Saturday, April 26, 2008

today was my second 5K race in 15 years... my first was 4 weeks ago... in the last 4 weeks i have focused on increasing my mileage and i lost 5 pounds.. i figured that in order to do a bit better than last time, those factors would help... i have always been a slow runner.. anyway, today i did a 35:44!! yay!! last month it was 38:50 something.. so i am very very happy about that.. what i am most happy about is my body is not sore, i am not wasted like last months race... in fact, i feel like i could do another couple of miles today-- i am not going to but it is that type of feeling.. as i was running i could feel that my legs were stronger, my breath was pretty even... i refused to look back to see how many people were behind me.. i never stopped to walk,. that was another goal... it felt really good to see Jay and the kids at the finish line..Jay had a big grin on his face.. he doesnt really know this person --the woman who runs races... i guess i am getting to know her again myself...
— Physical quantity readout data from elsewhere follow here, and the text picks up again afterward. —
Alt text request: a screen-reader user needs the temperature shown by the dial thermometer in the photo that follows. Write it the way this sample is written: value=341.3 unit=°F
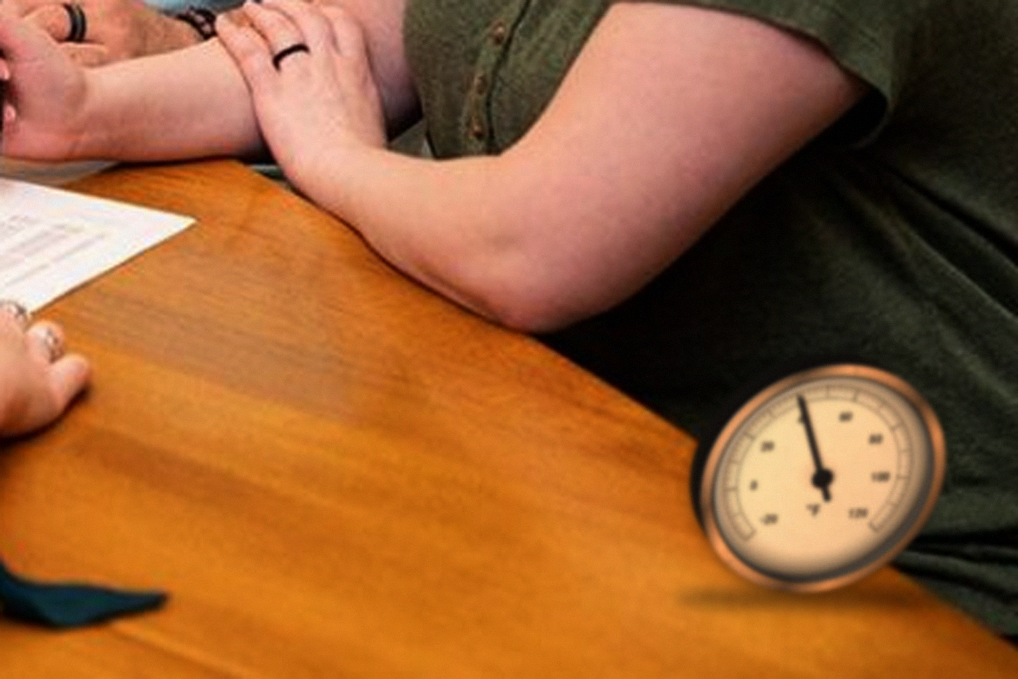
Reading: value=40 unit=°F
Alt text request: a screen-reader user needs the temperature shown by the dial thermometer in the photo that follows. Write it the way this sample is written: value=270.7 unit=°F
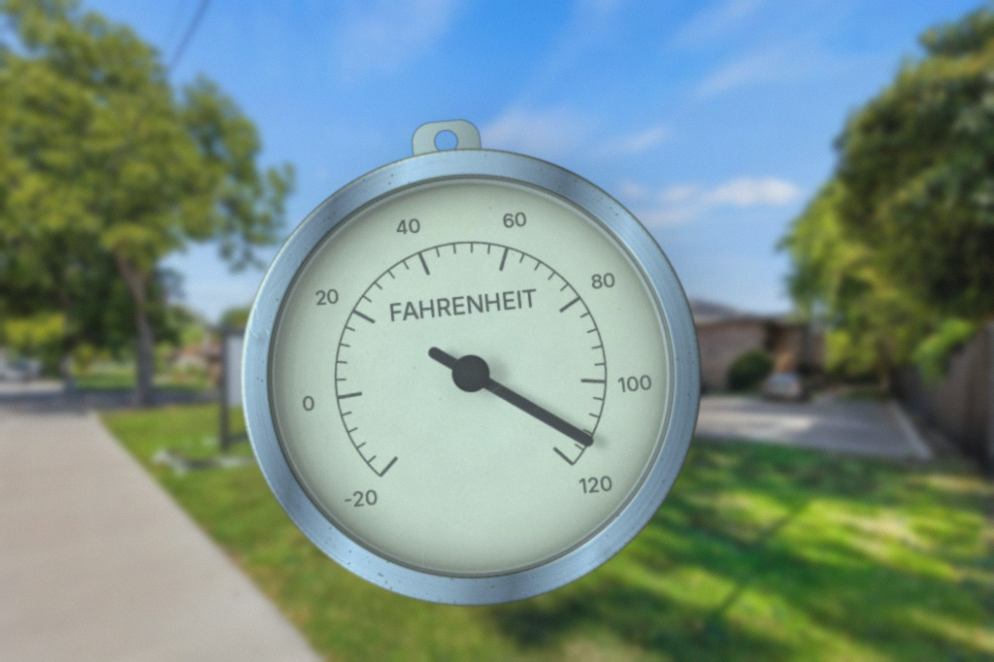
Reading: value=114 unit=°F
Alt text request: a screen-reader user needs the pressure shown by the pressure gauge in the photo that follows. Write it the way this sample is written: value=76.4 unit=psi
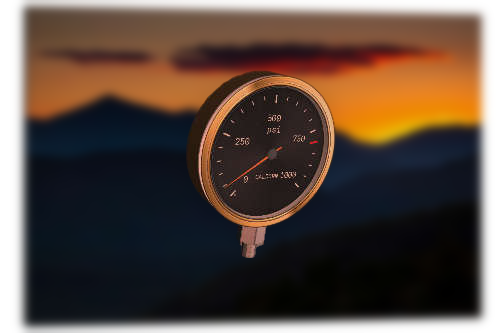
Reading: value=50 unit=psi
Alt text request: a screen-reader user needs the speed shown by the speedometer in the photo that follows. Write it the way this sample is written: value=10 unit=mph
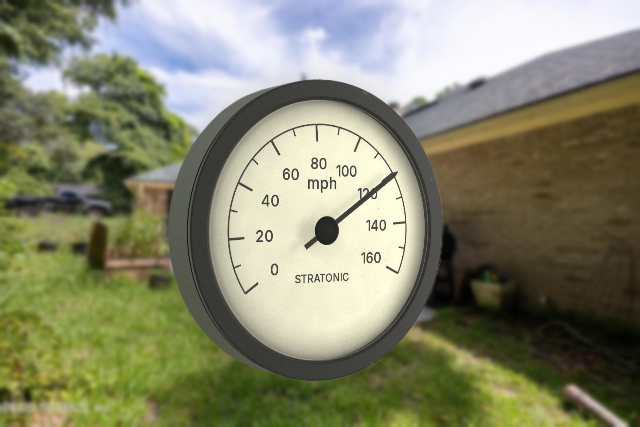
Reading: value=120 unit=mph
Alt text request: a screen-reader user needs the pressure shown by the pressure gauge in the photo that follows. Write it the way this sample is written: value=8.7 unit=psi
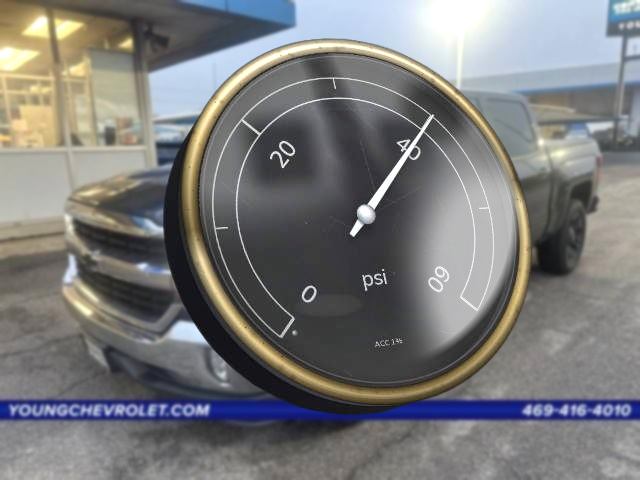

i just have to say that i had the same nervous feelings like the last race... but knowing that there were other people racing today that were sparkers was inspiring... when i got to mile 3 , i thought--its over? that was fast... that is NOT the same experience i had last time..one man crossed the finish line and it was announced that last year at this time he was 180 pounds heavier...EVERYONE clapped!! what a great atmosphere of achievement and health... feasting on water and fruit!! never tasted so good--who would have thought? my 40-something team has been supporting me SO MUCH!! i pictured running with them... i wish i could have actually ran with every one of them.. we all would have had a blast...i know i am rambling but the experience is just so EXCITING!! i want to remember this feeling so that i keep challenging myself... i thought about it.. if i didnt try i wouldnt know how this feels and what a bummer that would be.. maybe that is what i am most proud of..i am trying and with each mini-goal achieved i am becoming more confident that i can do more and more... one big WOO-HOO!!